Is a Career in Medicine Right for You? — Medical School & Residency
Consider Educational Expenses
The national average debt for medical students is more than $100,000, and the cost of tuition continues to rise. While medical education is expensive, it is an investment with a rewarding career and an above average income. If you choose a career in primary care, there are many loan forgiveness and loan repayment program options available. Ninety percent of medical school students incur some type of student loans to finance their education.
To learn more about paying off debt from student loans, visit the Debt Management section, where you can download and print a guide to use as reference throughout medical school.
Expect to Be Challenged
Medical school admissions committees are looking for students who will be able to keep up with the coursework. Most medical students agree that the amount of material required during the first two years of pre-clinical study is exponentially higher than the workload during undergraduate school. During the third and fourth (clinical) years, there are also physical and psychological demands made by very long hours, hard work, and interaction with patients. Bottom line: It takes a highly motivated individual to pursue a career in medicine.

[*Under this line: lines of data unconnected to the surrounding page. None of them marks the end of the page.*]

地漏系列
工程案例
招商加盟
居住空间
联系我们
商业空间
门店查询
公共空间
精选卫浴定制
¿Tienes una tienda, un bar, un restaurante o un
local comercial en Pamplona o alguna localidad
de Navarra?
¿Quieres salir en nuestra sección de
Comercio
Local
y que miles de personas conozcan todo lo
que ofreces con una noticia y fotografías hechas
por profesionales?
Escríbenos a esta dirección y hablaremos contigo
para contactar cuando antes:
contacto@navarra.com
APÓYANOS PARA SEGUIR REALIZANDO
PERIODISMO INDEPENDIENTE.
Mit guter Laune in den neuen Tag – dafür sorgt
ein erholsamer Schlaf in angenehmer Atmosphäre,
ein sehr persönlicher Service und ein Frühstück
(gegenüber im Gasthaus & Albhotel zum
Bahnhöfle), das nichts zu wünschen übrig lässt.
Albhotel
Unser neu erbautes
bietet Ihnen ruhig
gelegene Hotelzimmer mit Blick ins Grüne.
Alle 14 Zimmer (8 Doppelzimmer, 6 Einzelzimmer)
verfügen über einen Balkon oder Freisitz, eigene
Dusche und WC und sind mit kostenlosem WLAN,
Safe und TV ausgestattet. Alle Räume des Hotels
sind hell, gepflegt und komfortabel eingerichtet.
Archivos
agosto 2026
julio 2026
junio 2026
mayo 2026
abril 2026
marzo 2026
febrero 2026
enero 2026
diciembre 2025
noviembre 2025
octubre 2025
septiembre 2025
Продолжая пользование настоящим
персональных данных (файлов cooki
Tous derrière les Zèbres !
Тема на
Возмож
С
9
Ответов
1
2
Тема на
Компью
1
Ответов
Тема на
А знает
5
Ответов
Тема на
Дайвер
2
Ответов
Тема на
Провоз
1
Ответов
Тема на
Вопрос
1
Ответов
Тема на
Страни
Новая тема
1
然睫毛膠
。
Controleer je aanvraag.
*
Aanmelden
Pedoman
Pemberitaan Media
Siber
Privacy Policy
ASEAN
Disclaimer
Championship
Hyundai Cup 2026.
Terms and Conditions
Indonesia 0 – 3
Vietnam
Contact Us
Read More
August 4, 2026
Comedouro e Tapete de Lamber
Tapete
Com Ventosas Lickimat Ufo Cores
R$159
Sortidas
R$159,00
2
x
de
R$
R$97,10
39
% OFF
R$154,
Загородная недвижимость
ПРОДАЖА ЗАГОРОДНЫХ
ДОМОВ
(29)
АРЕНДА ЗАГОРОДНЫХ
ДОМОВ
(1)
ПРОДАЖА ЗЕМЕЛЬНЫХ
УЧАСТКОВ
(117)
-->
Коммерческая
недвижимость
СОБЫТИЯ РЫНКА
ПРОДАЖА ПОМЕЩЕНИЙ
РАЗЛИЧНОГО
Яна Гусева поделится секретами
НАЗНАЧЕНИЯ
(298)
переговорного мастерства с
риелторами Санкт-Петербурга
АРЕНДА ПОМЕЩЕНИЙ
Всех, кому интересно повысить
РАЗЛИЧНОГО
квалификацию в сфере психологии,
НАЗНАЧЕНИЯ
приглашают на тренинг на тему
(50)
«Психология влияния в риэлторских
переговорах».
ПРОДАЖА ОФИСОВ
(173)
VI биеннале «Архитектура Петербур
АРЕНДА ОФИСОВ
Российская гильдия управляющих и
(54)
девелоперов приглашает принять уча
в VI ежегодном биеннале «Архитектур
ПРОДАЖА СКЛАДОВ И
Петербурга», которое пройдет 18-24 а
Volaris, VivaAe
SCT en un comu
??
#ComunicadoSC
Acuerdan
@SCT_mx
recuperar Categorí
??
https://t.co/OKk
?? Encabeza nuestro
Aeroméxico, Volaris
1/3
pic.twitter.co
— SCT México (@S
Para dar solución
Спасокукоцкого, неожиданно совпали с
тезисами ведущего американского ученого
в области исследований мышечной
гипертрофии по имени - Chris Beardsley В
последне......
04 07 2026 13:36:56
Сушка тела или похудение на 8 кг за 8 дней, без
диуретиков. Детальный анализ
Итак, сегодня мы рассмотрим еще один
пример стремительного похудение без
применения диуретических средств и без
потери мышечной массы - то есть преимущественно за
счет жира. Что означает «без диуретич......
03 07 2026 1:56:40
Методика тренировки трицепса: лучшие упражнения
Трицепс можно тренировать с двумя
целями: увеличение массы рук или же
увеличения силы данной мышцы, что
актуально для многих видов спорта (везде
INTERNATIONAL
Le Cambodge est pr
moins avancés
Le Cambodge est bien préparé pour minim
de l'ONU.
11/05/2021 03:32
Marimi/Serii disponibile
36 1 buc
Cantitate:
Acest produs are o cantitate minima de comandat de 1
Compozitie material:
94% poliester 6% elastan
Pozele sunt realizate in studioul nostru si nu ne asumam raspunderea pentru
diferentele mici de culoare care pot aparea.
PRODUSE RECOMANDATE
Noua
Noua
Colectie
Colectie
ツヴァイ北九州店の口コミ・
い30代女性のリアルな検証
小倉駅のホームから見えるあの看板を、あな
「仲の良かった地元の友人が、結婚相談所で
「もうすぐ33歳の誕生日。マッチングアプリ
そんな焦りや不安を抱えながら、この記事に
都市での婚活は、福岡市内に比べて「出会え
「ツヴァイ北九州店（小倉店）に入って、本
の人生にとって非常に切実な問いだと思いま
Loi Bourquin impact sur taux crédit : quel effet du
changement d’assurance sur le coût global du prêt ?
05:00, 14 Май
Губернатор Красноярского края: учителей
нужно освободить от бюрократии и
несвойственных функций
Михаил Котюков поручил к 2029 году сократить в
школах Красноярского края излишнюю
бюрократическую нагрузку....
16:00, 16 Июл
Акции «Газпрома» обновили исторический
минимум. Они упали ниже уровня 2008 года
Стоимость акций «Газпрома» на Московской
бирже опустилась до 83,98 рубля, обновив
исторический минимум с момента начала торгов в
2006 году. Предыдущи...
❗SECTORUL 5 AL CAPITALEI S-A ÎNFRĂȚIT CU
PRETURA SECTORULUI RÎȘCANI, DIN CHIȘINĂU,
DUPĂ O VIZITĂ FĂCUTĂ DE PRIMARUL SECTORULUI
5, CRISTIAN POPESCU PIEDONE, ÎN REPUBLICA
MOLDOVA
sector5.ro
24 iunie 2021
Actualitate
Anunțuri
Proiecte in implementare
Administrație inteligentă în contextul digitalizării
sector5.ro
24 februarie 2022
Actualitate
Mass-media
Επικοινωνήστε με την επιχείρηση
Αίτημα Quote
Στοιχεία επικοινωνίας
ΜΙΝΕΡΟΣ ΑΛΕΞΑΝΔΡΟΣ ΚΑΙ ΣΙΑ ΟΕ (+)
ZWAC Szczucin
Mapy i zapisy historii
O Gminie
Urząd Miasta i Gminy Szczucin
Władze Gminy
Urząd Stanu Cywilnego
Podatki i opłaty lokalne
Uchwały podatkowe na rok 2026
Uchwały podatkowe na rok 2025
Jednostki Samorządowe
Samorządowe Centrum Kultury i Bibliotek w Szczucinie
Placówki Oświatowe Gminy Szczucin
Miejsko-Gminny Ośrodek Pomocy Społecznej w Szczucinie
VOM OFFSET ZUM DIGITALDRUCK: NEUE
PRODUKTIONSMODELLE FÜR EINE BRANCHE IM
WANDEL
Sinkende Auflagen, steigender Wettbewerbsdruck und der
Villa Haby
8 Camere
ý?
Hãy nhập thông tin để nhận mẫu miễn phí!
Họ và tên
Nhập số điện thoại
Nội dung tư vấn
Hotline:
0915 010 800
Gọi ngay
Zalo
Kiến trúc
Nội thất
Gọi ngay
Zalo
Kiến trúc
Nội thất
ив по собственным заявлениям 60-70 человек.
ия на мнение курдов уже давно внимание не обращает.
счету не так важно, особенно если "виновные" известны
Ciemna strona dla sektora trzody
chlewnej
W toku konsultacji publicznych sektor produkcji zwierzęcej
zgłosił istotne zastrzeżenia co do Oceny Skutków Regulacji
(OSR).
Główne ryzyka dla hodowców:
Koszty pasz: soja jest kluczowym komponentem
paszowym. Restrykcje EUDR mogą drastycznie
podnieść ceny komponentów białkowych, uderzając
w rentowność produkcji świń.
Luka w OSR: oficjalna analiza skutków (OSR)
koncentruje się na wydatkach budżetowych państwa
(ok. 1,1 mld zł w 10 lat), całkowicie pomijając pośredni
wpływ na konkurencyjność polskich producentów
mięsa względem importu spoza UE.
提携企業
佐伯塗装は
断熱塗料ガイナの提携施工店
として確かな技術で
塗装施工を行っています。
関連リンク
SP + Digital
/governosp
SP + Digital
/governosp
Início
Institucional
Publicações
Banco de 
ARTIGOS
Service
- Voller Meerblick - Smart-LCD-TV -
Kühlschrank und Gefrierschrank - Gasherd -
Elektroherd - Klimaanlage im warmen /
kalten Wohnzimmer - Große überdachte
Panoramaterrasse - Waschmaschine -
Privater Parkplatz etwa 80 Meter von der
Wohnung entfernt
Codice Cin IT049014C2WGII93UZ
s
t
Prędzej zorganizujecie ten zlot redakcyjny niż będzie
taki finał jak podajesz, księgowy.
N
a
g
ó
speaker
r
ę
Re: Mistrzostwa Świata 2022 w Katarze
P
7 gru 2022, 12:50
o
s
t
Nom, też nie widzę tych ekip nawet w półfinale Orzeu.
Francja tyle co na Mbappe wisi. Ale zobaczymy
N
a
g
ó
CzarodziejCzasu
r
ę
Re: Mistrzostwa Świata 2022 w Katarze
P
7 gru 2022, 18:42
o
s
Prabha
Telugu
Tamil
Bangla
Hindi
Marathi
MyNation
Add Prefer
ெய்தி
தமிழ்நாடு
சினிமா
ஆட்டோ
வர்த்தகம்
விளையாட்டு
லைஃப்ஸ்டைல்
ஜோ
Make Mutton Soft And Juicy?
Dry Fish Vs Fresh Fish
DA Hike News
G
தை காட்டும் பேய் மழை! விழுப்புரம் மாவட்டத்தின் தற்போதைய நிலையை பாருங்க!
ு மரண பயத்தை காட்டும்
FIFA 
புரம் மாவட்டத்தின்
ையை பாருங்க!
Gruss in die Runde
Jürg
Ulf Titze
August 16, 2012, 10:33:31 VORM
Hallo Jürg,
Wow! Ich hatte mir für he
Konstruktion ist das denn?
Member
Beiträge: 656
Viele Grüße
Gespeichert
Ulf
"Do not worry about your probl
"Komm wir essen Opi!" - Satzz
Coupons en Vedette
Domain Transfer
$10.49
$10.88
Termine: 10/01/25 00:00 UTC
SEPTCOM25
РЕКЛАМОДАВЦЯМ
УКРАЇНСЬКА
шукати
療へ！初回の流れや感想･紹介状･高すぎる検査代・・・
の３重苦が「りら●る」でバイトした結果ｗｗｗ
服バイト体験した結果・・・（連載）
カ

“What if I’m not sure about a career in medicine?”
If you have doubts, you should always keep your options open. Medicine is not for everyone. Choosing to pursue a career in medicine for prestige or financial rewards will likely be disappointing, as most physicians find that medicine is a vocation that requires a commitment to service, lifelong learning and the dedication to practice competently and compassionately.
The decision whether to stay on a pre-medical track can usually be deferred through the first two years of college without loss of credit when changing majors. This will give you time to gather as much information as possible about what medicine has to offer.